◆ **Your instructions**
Copy every line of text in the data below verbatim, leaving out the pictures.

─── Data shown

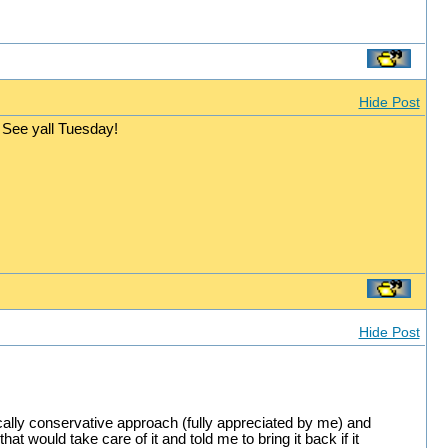
Hide Post
See yall Tuesday!
Hide Post
cally conservative approach (fully appreciated by me) and
t would take care of it and told me to bring it back if it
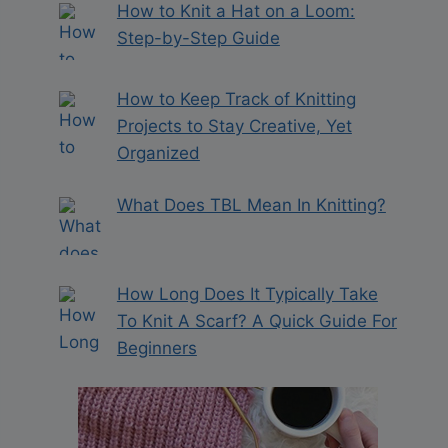
How to Knit a Hat on a Loom:
Step-by-Step Guide
How to Keep Track of Knitting
Projects to Stay Creative, Yet
Organized
What Does TBL Mean In Knitting?
How Long Does It Typically Take
To Knit A Scarf? A Quick Guide For
Beginners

──────

◆ **Task output**
Hide Post
See yall Tuesday!
Hide Post
cally conservative approach (fully appreciated by me) and
t would take care of it and told me to bring it back if it
How to Knit a Hat on a Loom:
Step-by-Step Guide
How to Keep Track of Knitting
Projects to Stay Creative, Yet
Organized
What Does TBL Mean In Knitting?
How Long Does It Typically Take
To Knit A Scarf? A Quick Guide For
Beginners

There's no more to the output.